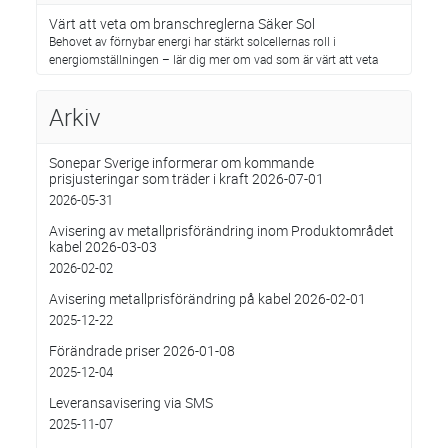
Värt att veta om branschreglerna Säker Sol
Behovet av förnybar energi har stärkt solcellernas roll i
energiomställningen – lär dig mer om vad som är värt att veta
Arkiv
Sonepar Sverige informerar om kommande
prisjusteringar som träder i kraft 2026-07-01
2026-05-31
Avisering av metallprisförändring inom Produktområdet
kabel 2026-03-03
2026-02-02
Avisering metallprisförändring på kabel 2026-02-01
2025-12-22
Förändrade priser 2026-01-08
2025-12-04
Leveransavisering via SMS
2025-11-07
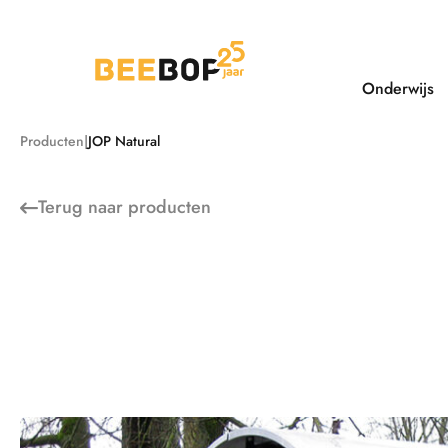
Ga
naar
de
inhoud
Onderwijs
Producten
JOP Natural
Terug naar
producten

**YOUR GOAL:** Transcribe every line of text in the data above verbatim and in order, leaving out the pictures.

**PROBLEM SOLUTION:**
Värt att veta om branschreglerna Säker Sol
Behovet av förnybar energi har stärkt solcellernas roll i
energiomställningen – lär dig mer om vad som är värt att veta
Arkiv
Sonepar Sverige informerar om kommande
prisjusteringar som träder i kraft 2026-07-01
2026-05-31
Avisering av metallprisförändring inom Produktområdet
kabel 2026-03-03
2026-02-02
Avisering metallprisförändring på kabel 2026-02-01
2025-12-22
Förändrade priser 2026-01-08
2025-12-04
Leveransavisering via SMS
2025-11-07
Ga
naar
de
inhoud
Onderwijs
Producten
JOP Natural
Terug naar
producten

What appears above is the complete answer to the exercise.